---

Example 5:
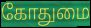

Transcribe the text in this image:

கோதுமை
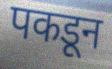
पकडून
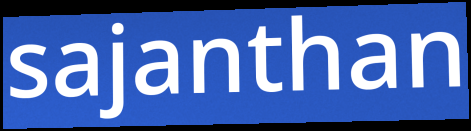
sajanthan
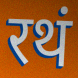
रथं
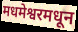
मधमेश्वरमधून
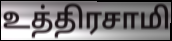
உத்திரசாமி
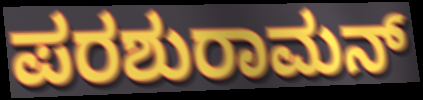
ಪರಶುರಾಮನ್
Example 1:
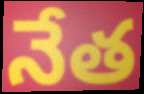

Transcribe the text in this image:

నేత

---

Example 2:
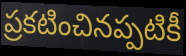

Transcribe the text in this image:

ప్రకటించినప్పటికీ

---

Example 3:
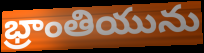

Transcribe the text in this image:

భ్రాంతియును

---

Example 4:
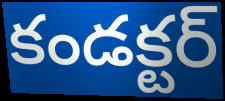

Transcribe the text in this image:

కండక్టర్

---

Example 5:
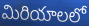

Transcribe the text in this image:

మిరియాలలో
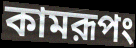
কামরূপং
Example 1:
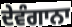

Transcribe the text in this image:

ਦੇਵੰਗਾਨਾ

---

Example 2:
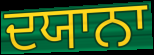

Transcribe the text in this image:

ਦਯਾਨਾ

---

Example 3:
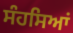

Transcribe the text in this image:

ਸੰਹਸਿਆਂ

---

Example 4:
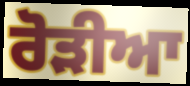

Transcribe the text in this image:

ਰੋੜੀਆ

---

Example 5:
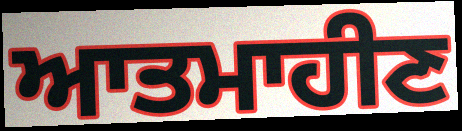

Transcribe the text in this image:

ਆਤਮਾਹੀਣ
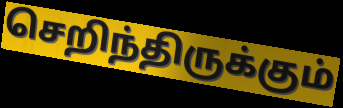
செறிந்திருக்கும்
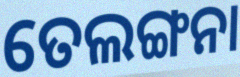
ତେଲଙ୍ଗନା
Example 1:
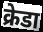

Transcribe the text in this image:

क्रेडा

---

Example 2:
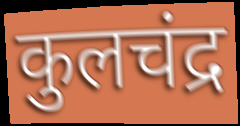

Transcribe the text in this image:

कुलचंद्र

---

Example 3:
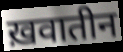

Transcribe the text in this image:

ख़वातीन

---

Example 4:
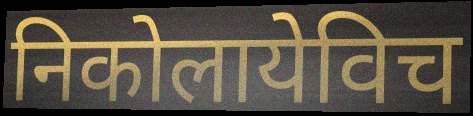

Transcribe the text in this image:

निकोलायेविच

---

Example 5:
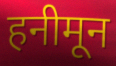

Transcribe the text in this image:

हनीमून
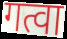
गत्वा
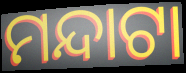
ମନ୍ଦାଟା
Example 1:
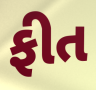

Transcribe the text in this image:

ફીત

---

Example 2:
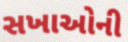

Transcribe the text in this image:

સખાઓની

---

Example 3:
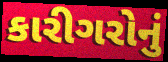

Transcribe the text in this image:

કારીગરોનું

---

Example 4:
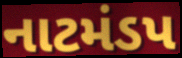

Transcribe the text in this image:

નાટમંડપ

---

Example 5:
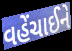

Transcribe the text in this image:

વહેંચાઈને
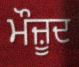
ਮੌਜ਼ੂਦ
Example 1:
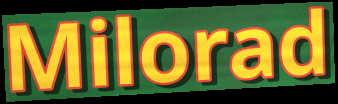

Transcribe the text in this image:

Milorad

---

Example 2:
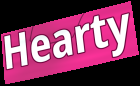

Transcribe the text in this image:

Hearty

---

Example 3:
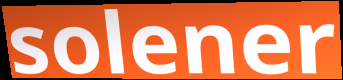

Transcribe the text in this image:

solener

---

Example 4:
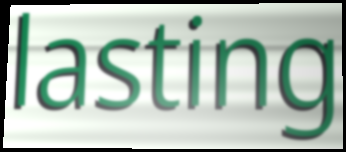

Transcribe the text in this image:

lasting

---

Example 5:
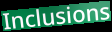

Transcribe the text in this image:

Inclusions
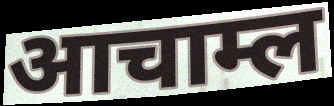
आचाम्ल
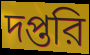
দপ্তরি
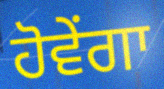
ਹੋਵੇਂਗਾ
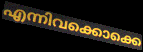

########################################

- DIRECTIONS:
Copy out all the data above exactly as written. Skip the pictures.

- RESPONSE TO THIS TASK:
---

Example 5:

Transcribe the text in this image:

கோதுமை
पकडून
sajanthan
रथं
मधमेश्वरमधून
உத்திரசாமி
ಪರಶುರಾಮನ್
Example 1:

Transcribe the text in this image:

నేత

---

Example 2:

Transcribe the text in this image:

ప్రకటించినప్పటికీ

---

Example 3:

Transcribe the text in this image:

భ్రాంతియును

---

Example 4:

Transcribe the text in this image:

కండక్టర్

---

Example 5:

Transcribe the text in this image:

మిరియాలలో
কামরূপং
Example 1:

Transcribe the text in this image:

ਦੇਵੰਗਾਨਾ

---

Example 2:

Transcribe the text in this image:

ਦਯਾਨਾ

---

Example 3:

Transcribe the text in this image:

ਸੰਹਸਿਆਂ

---

Example 4:

Transcribe the text in this image:

ਰੋੜੀਆ

---

Example 5:

Transcribe the text in this image:

ਆਤਮਾਹੀਣ
செறிந்திருக்கும்
ତେଲଙ୍ଗନା
Example 1:

Transcribe the text in this image:

क्रेडा

---

Example 2:

Transcribe the text in this image:

कुलचंद्र

---

Example 3:

Transcribe the text in this image:

ख़वातीन

---

Example 4:

Transcribe the text in this image:

निकोलायेविच

---

Example 5:

Transcribe the text in this image:

हनीमून
गत्वा
ମନ୍ଦାଟା
Example 1:

Transcribe the text in this image:

ફીત

---

Example 2:

Transcribe the text in this image:

સખાઓની

---

Example 3:

Transcribe the text in this image:

કારીગરોનું

---

Example 4:

Transcribe the text in this image:

નાટમંડપ

---

Example 5:

Transcribe the text in this image:

વહેંચાઈને
ਮੌਜ਼ੂਦ
Example 1:

Transcribe the text in this image:

Milorad

---

Example 2:

Transcribe the text in this image:

Hearty

---

Example 3:

Transcribe the text in this image:

solener

---

Example 4:

Transcribe the text in this image:

lasting

---

Example 5:

Transcribe the text in this image:

Inclusions
आचाम्ल
দপ্তরি
ਹੋਵੇਂਗਾ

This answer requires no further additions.